Sarcomatoid carcinoma of the urinary bladder: a case report with immunohistochemical and molecular genetic analysis.

The author reports a rare case of sarcomatoid carcinoma with an emphasis on immunohistochemical features. A 79-year-old man was admitted to our hospital because of hematuria. An endoscopy revealed a large polypoid tumor in the bladder, and urine cytology demonstrated malignant cells. A cystectomy was performed. The patient is now alive without metastasis 4 months after the operation. Grossly, a large polypoid tumor (5 x 6 x 5 cm) was present in the bladder. Microscopically, the tumor consisted of high-grade transitional cell carcinoma element (10% in area) and sarcomatoid element (90% in area). There was a gradual transition between the two. The tumor cells were invaded into peribladder tissue (pT3b). Immunohistochemically, the sarcomatoid element was positive for four types of pancytokeratins, high-molecular weight cytokeratin (CK), CK5/6, CK7, CK18, CK19, epithelial membrane antigen (EMA), vimentin, p53 protein, p63, Ki-67 (labeling = 92%), neuron-specific enolase (NSE), and platelet-derived growth factor receptor-alpha (PDGFRA). It was negative for CK14, CK20, melanosome, carcinoembryonic antigen (CEA), desmin, S100 protein, myoglobin, alpha-smooth muscle antigen (ASMA), CD34, chromogranin, synaptophysin, CD56, CD68, and KIT. The transitional cell carcinoma element showed similar immunoreactivity except for negative CK5/6, positive CK20, and negative vimentin.

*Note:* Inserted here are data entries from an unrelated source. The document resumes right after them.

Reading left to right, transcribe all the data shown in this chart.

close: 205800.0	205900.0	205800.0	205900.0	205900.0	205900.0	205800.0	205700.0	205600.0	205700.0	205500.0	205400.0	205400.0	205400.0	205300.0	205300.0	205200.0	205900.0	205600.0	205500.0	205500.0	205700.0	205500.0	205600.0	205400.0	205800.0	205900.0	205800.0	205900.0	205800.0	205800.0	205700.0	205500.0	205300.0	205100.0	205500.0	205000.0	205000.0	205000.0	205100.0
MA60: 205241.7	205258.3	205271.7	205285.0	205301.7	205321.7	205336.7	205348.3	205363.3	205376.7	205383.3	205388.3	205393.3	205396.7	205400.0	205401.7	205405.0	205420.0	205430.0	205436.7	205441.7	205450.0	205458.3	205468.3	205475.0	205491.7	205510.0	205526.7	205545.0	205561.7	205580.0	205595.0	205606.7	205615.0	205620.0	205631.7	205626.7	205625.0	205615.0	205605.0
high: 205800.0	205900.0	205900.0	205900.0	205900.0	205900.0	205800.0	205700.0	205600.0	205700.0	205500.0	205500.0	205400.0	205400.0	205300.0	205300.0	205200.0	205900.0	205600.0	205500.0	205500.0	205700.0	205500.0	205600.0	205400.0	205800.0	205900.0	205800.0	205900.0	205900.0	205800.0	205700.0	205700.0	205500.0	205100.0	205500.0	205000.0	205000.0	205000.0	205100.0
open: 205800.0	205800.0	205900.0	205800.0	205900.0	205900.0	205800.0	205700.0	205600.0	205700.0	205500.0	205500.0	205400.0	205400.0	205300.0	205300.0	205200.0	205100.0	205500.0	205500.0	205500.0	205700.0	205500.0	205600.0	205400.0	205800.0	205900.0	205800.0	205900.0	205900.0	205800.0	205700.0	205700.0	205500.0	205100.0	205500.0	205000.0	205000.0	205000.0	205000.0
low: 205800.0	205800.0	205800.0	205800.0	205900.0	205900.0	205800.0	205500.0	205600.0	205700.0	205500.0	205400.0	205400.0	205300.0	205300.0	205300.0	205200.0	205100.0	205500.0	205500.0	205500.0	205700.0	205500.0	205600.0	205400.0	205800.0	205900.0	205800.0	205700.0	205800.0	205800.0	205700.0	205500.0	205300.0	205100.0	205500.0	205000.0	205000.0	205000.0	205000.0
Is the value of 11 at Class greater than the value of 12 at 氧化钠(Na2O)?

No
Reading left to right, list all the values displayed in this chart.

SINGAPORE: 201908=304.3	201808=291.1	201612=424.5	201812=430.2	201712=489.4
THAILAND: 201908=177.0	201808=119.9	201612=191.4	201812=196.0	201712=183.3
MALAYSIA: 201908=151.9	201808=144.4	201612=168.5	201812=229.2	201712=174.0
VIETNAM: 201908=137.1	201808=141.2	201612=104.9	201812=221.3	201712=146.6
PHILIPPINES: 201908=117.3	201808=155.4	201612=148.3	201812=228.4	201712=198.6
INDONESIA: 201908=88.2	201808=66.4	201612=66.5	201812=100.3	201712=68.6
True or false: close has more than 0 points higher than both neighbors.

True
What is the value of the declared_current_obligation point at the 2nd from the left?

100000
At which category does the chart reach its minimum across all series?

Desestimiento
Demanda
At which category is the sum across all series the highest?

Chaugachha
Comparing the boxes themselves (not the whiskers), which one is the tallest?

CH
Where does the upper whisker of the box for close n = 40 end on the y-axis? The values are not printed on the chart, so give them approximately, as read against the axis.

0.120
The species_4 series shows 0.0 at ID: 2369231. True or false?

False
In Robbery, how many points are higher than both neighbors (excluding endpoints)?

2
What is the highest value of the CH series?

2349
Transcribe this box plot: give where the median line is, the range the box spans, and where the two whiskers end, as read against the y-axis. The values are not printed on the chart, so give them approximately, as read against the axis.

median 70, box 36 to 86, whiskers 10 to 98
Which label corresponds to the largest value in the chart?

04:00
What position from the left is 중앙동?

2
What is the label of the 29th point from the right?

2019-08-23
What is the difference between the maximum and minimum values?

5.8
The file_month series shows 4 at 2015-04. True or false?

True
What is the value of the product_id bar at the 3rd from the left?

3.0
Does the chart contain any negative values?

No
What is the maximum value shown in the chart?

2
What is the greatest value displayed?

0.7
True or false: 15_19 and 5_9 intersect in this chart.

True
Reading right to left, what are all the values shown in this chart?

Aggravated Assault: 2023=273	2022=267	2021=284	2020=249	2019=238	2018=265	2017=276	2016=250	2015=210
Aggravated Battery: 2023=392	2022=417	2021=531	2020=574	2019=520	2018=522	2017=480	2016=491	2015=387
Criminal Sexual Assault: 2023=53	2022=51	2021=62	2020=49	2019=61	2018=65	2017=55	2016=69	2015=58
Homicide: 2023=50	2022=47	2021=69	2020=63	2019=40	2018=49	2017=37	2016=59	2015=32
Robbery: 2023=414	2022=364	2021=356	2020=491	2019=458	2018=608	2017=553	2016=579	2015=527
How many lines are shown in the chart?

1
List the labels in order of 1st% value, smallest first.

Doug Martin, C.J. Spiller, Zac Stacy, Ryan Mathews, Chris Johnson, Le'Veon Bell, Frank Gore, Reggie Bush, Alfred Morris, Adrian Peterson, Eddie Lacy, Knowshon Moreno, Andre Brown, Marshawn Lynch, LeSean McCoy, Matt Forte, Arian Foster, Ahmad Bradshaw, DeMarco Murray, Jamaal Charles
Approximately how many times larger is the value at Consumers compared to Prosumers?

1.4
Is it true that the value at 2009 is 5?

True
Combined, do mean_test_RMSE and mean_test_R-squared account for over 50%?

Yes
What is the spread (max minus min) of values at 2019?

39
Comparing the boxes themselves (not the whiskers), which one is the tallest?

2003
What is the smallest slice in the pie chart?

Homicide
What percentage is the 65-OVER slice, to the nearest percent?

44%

A molecular genetic analysis of KIT gene (exons 9, 11, 13, and 17) and PDGFRA (exons 12 and 18) gene with the use of PCR-direct sequencing showed no mutations. The present case is the first report of sarcomatoid carcinoma of the urinary bladder demonstrating extensive immunohistochemistry and mutational status of KIT and PDGFRA genes. The sarcomatoid carcinoma in the present case may be derived from sarcomatous differentiation of high-grade transitional cell carcinoma.